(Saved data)
[Start of Attachment]

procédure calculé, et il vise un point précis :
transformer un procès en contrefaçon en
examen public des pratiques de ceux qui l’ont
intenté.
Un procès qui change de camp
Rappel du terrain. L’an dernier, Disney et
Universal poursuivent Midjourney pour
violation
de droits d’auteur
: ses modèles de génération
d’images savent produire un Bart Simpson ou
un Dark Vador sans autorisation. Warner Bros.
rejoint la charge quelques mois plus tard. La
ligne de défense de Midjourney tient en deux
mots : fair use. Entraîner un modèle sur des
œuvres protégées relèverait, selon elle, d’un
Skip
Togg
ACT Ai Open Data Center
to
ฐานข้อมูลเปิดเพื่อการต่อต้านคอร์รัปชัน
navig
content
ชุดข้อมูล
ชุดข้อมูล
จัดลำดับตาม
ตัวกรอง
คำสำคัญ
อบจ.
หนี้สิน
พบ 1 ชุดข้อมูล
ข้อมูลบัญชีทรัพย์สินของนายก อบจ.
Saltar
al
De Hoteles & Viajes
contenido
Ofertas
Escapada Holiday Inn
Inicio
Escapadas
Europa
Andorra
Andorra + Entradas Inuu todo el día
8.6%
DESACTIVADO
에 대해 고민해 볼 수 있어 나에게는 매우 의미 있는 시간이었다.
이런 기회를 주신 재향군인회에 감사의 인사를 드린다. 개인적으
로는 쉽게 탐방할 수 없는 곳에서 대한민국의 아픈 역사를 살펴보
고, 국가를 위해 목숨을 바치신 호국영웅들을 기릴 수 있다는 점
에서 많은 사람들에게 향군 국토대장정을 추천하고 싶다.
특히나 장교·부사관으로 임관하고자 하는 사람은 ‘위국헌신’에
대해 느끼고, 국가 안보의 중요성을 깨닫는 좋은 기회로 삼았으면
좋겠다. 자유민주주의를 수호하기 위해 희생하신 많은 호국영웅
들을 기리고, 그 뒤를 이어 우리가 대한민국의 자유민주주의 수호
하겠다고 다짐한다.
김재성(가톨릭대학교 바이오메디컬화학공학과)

[End of Attachment]

• _Instructions for the task_: Put the text of every row into a JSON list of strings, one string per line, and leave out any blank lines.

• _Answer section_:
[
  "procédure calculé, et il vise un point précis :",
  "transformer un procès en contrefaçon en",
  "examen public des pratiques de ceux qui l’ont",
  "intenté.",
  "Un procès qui change de camp",
  "Rappel du terrain. L’an dernier, Disney et",
  "Universal poursuivent Midjourney pour",
  "violation",
  "de droits d’auteur",
  ": ses modèles de génération",
  "d’images savent produire un Bart Simpson ou",
  "un Dark Vador sans autorisation. Warner Bros.",
  "rejoint la charge quelques mois plus tard. La",
  "ligne de défense de Midjourney tient en deux",
  "mots : fair use. Entraîner un modèle sur des",
  "œuvres protégées relèverait, selon elle, d’un",
  "Skip",
  "Togg",
  "ACT Ai Open Data Center",
  "to",
  "ฐานข้อมูลเปิดเพื่อการต่อต้านคอร์รัปชัน",
  "navig",
  "content",
  "ชุดข้อมูล",
  "ชุดข้อมูล",
  "จัดลำดับตาม",
  "ตัวกรอง",
  "คำสำคัญ",
  "อบจ.",
  "หนี้สิน",
  "พบ 1 ชุดข้อมูล",
  "ข้อมูลบัญชีทรัพย์สินของนายก อบจ.",
  "Saltar",
  "al",
  "De Hoteles & Viajes",
  "contenido",
  "Ofertas",
  "Escapada Holiday Inn",
  "Inicio",
  "Escapadas",
  "Europa",
  "Andorra",
  "Andorra + Entradas Inuu todo el día",
  "8.6%",
  "DESACTIVADO",
  "에 대해 고민해 볼 수 있어 나에게는 매우 의미 있는 시간이었다.",
  "이런 기회를 주신 재향군인회에 감사의 인사를 드린다. 개인적으",
  "로는 쉽게 탐방할 수 없는 곳에서 대한민국의 아픈 역사를 살펴보",
  "고, 국가를 위해 목숨을 바치신 호국영웅들을 기릴 수 있다는 점",
  "에서 많은 사람들에게 향군 국토대장정을 추천하고 싶다.",
  "특히나 장교·부사관으로 임관하고자 하는 사람은 ‘위국헌신’에",
  "대해 느끼고, 국가 안보의 중요성을 깨닫는 좋은 기회로 삼았으면",
  "좋겠다. 자유민주주의를 수호하기 위해 희생하신 많은 호국영웅",
  "들을 기리고, 그 뒤를 이어 우리가 대한민국의 자유민주주의 수호",
  "하겠다고 다짐한다.",
  "김재성(가톨릭대학교 바이오메디컬화학공학과)"
]